The trailing numbers are references to the nodes passed into the node transformers. The values are arbitrary. They serve the single purpose of grouping the messages according to nodes. You might notice that in the trace displayed above the and_test:728 block resides within the and_test:632 block.

Examples:


class LangletTransformer(Transformer):
    @transform_dbg("ni cv r1")
    def expr(self, node):
        ...

    @transform_dbg("r>soco")
    def test(self, node):
        ...

    def raises(ln):
        if ln>1:
            raise ValueError("Only one output argument expected")

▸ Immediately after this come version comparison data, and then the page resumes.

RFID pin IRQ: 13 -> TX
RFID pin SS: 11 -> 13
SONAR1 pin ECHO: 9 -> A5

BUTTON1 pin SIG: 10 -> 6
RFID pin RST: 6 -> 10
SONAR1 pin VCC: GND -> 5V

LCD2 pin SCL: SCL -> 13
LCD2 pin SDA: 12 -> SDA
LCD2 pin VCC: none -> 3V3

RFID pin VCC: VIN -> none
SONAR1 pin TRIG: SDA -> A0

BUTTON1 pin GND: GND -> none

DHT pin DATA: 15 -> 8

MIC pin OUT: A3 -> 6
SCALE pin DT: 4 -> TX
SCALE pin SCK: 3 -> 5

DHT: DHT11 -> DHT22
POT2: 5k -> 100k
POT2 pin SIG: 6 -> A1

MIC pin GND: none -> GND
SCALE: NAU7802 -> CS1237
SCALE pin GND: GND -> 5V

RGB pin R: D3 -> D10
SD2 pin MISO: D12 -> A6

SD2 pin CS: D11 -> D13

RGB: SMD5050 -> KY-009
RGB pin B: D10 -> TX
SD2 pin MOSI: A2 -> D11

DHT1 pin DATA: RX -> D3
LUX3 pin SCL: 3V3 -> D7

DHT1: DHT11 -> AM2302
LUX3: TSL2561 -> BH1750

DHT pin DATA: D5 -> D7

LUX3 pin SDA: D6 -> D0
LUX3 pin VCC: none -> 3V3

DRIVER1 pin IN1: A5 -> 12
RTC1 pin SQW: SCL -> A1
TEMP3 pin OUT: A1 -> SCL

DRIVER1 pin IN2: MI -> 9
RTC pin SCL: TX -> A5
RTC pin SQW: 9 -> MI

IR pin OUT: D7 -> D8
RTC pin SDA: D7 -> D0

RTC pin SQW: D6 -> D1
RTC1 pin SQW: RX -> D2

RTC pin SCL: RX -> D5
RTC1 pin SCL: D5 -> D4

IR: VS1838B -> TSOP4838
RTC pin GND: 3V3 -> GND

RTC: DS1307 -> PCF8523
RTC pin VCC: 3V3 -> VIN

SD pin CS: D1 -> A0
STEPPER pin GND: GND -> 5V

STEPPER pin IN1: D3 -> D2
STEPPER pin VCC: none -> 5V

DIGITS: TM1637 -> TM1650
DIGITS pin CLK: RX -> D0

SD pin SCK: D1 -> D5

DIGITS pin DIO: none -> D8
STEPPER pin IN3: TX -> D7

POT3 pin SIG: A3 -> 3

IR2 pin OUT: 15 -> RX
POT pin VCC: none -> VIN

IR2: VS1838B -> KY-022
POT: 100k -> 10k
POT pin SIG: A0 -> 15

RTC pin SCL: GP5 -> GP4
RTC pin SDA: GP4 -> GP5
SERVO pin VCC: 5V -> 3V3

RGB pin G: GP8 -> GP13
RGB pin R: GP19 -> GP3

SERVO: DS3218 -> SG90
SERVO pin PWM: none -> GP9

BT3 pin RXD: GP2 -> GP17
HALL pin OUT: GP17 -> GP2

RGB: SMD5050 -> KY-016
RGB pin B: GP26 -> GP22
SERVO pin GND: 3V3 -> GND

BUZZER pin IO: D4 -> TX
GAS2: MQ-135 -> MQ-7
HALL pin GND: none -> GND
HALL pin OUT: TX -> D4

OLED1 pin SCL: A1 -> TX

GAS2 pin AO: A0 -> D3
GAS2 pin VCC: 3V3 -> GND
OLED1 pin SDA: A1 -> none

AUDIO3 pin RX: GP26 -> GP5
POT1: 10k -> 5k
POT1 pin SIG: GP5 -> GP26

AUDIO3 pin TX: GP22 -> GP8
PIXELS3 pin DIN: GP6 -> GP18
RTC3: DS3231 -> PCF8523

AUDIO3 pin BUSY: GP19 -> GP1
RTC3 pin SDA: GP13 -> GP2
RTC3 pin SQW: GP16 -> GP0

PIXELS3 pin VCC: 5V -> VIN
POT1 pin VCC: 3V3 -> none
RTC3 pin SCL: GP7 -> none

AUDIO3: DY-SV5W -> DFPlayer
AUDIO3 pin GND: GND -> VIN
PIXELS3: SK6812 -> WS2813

    @transform_dbg("r1,co", 'r1' = raises)
    def stmt(self, node):
        ...

   
@transform  
    @t_dbg("sn si", cond = lambda node, **locals: locals.get("line",-1)>=0)
    def and_test(self, node, line = -1, idx = 0):
        ...


 

6. Discussion

6.1 Caveats

  • lnotab. Some code transformations confuse line recovery. The creation of the line-number-table ( lnotab ) is based on constraints that can be violated occasionally ( monotonicity violation ). This problem affects any kind of code generator for CPython not only that of EasyExtend. As a consequence line number information is not reliable and sometimes the runtime reports completely bogus line number references for some exception. The deeper cause is that the ( Python 2.4 ) compiler uses a mixture of line number inormation provided by the parser in the parse tree and own reconstruction rules that apply while bytecode compilation. All this is feeded into a very clever and dense encoding scheme of lnotab that assigns line numbers to bytecodes. This problem is rather serious and the only known workaround is to unparse the transformed CST into Python source code and debug this one.
  • Speed !!!. I was surprised that the new tokenizer was rather slow when tokenizing Python. It wasn't surprising that it was slow compared to the formerly used C and regular expression based tokenizer but compared to the Trail based parser that uses almost the same algorithm. The reason for this behaviour is the size of the transition tables for expanded NFAs. Since Pythons Grammar is LL(1) none of its NFAs is expanded. The complexity of Trail depends on the numbers and sizes of transition tables. Without them Trail conforms to an ordinary LL(1) parser. Unfortunately the biggest tables in case of the default tokenizer are also top-level ones with very high relevance. The worst case is also the most likely one. This already caused the introduction of two pivotal token which lead to more than 50% speedup. I consider a reimplementation of Trail in C++ with a C interface and ctypes bindings but unlikely before the Python prototype has been stabilized and tuned.
    • Remark ( EE 3.0 beta2 ): Trail scans ~9,000 chars/s on my 1.5 GHz notebook. 9.000 chars are about 220-250 LOC  including comments. This value already reflects usage of Psyco.

6.2 TODO now!

  • More consoletests. More bugfixes.

6.3 Beyond EasyExtend 3.0

Plans for EasyExtend 3.1 ( summer 2008? / Europython 2008 ? ):
  • exospace becomes an active transformation time persistence mechanism
  • macro langlet based on exospace persistence will be reintegrated
  • New features in Gallery and coverage
  • Trail optimizations. Reimplementation of the relevant parsing/tokenization algorithms in C++.
  • The status of cst.py is not yet clear. Since all currently available CST functions will be generated I see little use in seperating cst.py and cstdexx.py. I'm not sure about dropping them entirely and just throwing the functionality into csttools.py. The module is quite big altready so it might not be a good idea.
Plans for EasyExtend beyond 3.1 ( open ended )
  • Using enhanced grammar rules that enable specifications of exact numbers of repetitions.
  • Use grammar_langlet to define grammars interactively
  • After the cst-builder functions in the cst.py module have become obsolete in 3.1 I consider also making manually crafted AST shaped wrappers in cstgen.py obsolete and use a more declarative approach for wrapper generation. Looks like another attempt for a new langlet and a call for more Trail.